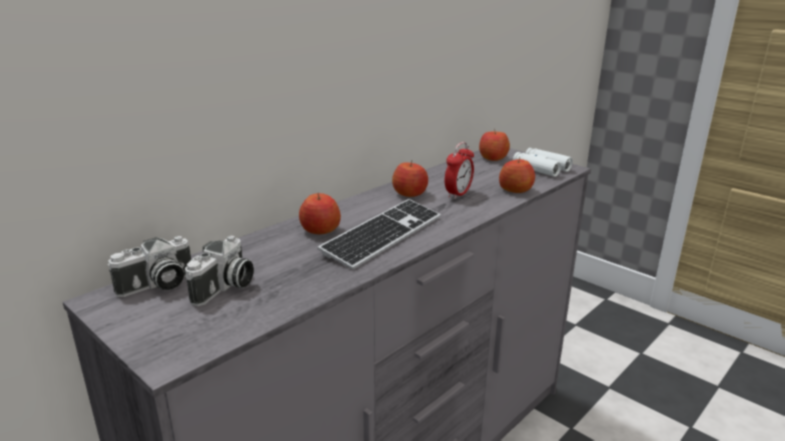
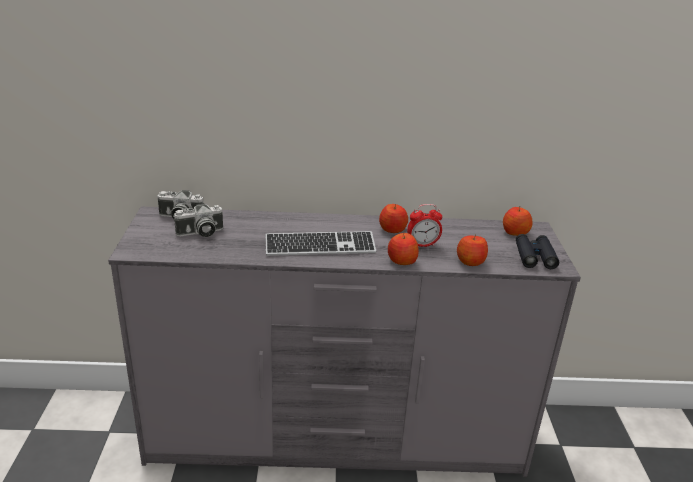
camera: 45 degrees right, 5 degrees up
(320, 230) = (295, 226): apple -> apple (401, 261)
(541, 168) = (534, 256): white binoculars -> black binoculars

Directions: The copy must match every line of the data exactly and contain no pictures.

Response to this task:
camera: 45 degrees right, 5 degrees up
(320, 230) = (295, 226): apple -> apple (401, 261)
(541, 168) = (534, 256): white binoculars -> black binoculars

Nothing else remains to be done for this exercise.